**EXERCISE DETAILS**
Send each entry back exactly as given, pictures excluded.

**SUPPLIED RECORDS**

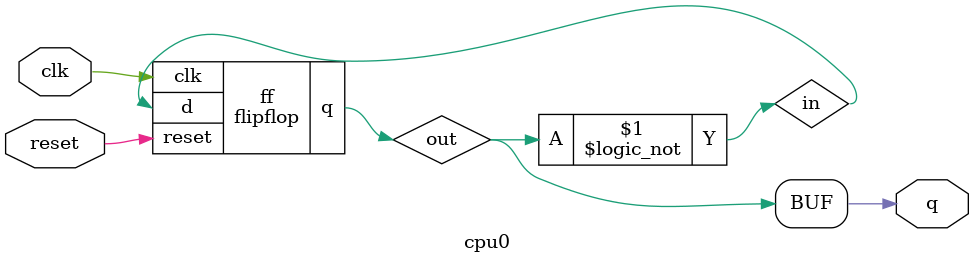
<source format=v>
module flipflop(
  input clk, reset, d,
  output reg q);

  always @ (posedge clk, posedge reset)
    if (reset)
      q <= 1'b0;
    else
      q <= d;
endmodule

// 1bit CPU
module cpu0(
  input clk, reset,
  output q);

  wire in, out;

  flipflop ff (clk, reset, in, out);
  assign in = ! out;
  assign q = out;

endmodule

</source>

**RESULT OF THIS TASK**
<source format=v>
module flipflop(
  input clk, reset, d,
  output reg q);

  always @ (posedge clk, posedge reset)
    if (reset)
      q <= 1'b0;
    else
      q <= d;
endmodule

// 1bit CPU
module cpu0(
  input clk, reset,
  output q);

  wire in, out;

  flipflop ff (clk, reset, in, out);
  assign in = ! out;
  assign q = out;

endmodule

</source>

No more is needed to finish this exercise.